Ok, having got various things out of the way, on with the show.
I liked this letter which appeared in Nature recently. Not just because I'd done something similar myself with the earlier Hansen forecast :-) In general, I think it's important to revisit historical statements to see how well they held up. Allen et al have gone back to a forecast they made about 10 years ago, and checked how well it matches up to reality. The answer is...
really well. On the left, is the original forecast with new data added, and the right is the same result re-expressed relative to a 1986-96 baseline. The forecast was originally expressed in terms of decadal means, so I don't think there is anything untoward in the smoothing.
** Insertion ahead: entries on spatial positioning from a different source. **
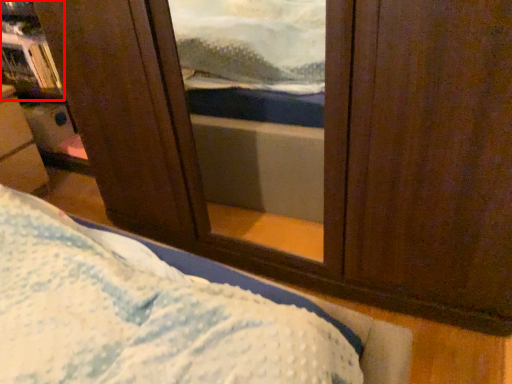
Question: From the image's perspective, what is the correct spatial positioning of bookshelf (annotated by the red box) in reference to furniture?

Choices:
 (A) below
 (B) above

Answer: (B)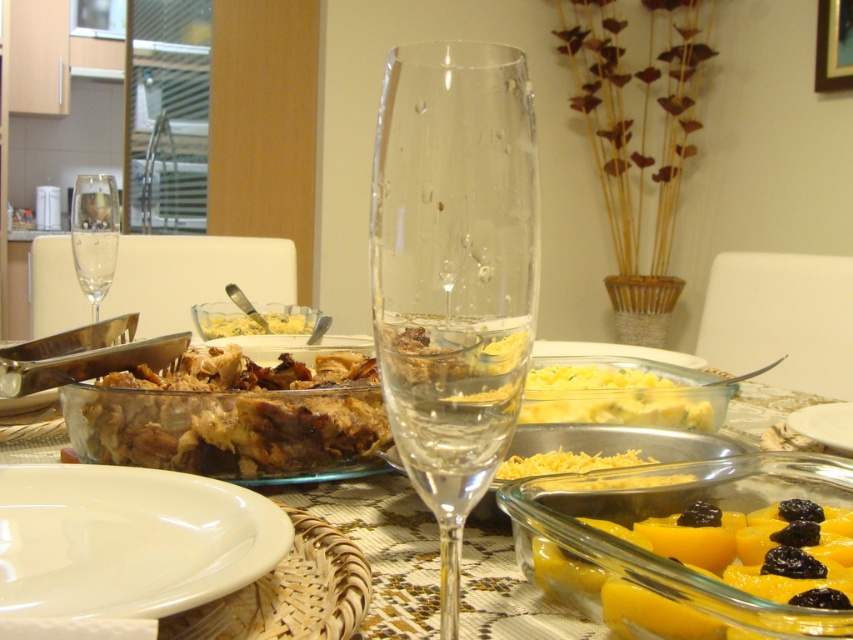
You are a guest at the table and want to place your napkin on the white ceramic plate at lower left. Given that the table is 1.2 meters wide, can you reach the plate from your current position at point [128,540]?

The white ceramic plate at lower left is located at point [128,540]. Since you are already at that position, you can easily reach the plate to place your napkin there.

You are a server who needs to place a 8 inch long utensil between the white ceramic plate at lower left and the clear glass wine glass at center. Is there enough space?

The distance between the white ceramic plate at lower left and the clear glass wine glass at center is 7.50 inches, which is less than the 8 inch utensil. Therefore, there is not enough space to place the utensil between them.

You are a guest at the table and want to grab a drink. The transparent glass at center and the yellow gelatinous cubes at center are both in your way. Which one do you need to move first to reach the drink?

The yellow gelatinous cubes at center must be moved first because the transparent glass at center is taller than them, meaning the glass is closer to you and blocking the cubes. Since you need to reach the drink in the glass, you don wait to move the cubes first.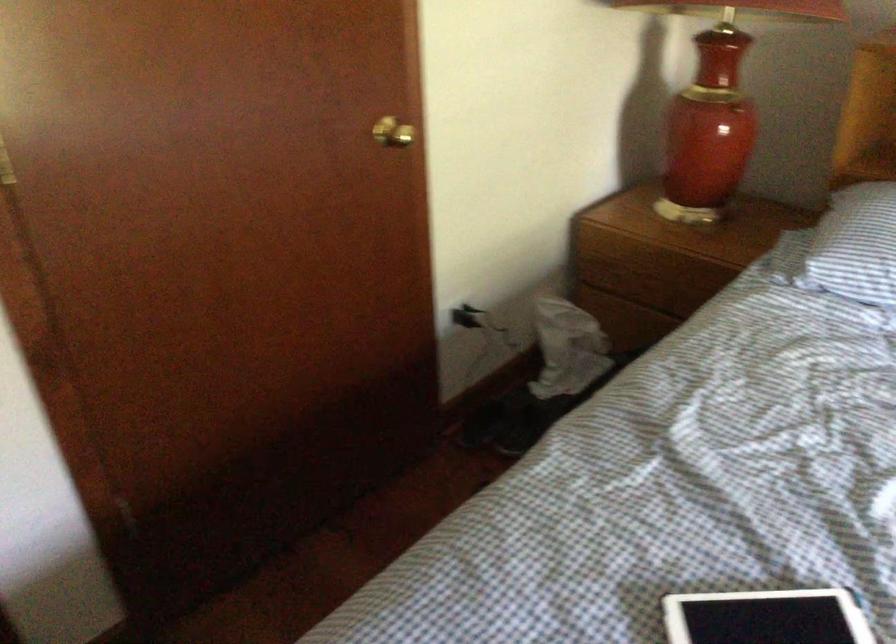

The solid line black in the left plot is the original HadCM2 output, with the dashed line and grey region representing the adjusted result after fitting to recent (at that time) obs using standard detection and attribution tchniques.
They also compared their forecast to a couple of alternative approaches:
This plot shows the HadCM2 forecast (black), CMIP5 models (blue) and another possible forecast of no forced trend, just a random walk (green). The red line is the observed temperature. They point out that their forecast performed better than the alternatives, in the sense that it assigned higher probability (density) to the observations.
So far, so good. However, I disagree with their statement that "the CMIP5 forecast also clearly outperforms the random walk,
primarily because it has better sharpness" (my emphasis). Actually, the CMIP5 forecast outperforms the random walk simply because it is clearly much closer to the data. The CMIP5 mean is about 0.41 in these units (all these numbers are just read off the graph, and may not be precise), the random walk is of course 0, and the observed anomaly is 0.27. The only ways a forecast based on the CMIP5 mean could have undererformed the random walk would have been if it was either so sharp that it excluded the obs (which in practice would mean a standard deviation of 0.06 or less, resulting in a 90% range of 0.31-0.51), or so diffuse that it assiged low probability across a huge range of values (ie, a standard deviation of 0.75 or greater, with associated 90% range of -0.8 to 1.6). The actual CMIP5 width here seems to be close to 0.1, well within those sharpness bounds.
I do think I know what the authors are trying to say, which is that if you are going to be at the 5th percentile of a distribution, it's better to be at the 5th percentile of a sharp forecast than a broad one. But changing the sharpness of the forecast based on CMIP5 would obviously mean the obs were no longer at the 5th percentile! In fact, despite not quite hitting the obs, the CMIP5 forecast is not that much worse than the tuned forecast (black curve), thanks to being quite sharp. And according to the authors' own estimation of how much uncertainty they had in their original forecast, they obviously got extraordinarily lucky to hit the data so precisely. With their forecast width, it would have been almost impossible to miss the 90% interval - this would have required a very large decadal jump in temperature. I don't think it is reasonable to say that one method is intrinsically better than the other, on the basis of a single verification point that both methods actually forecast correctly. If the obs had come in at say 0.4 - which they forecast with high probability - I hardly think they would have been saying that the CMIP5 ensemble of opportunity was a superior approach.
(For what it's worth, I think the method used in this forecast intrinsically has exaggerated uncertainty, but that's another story entirely.)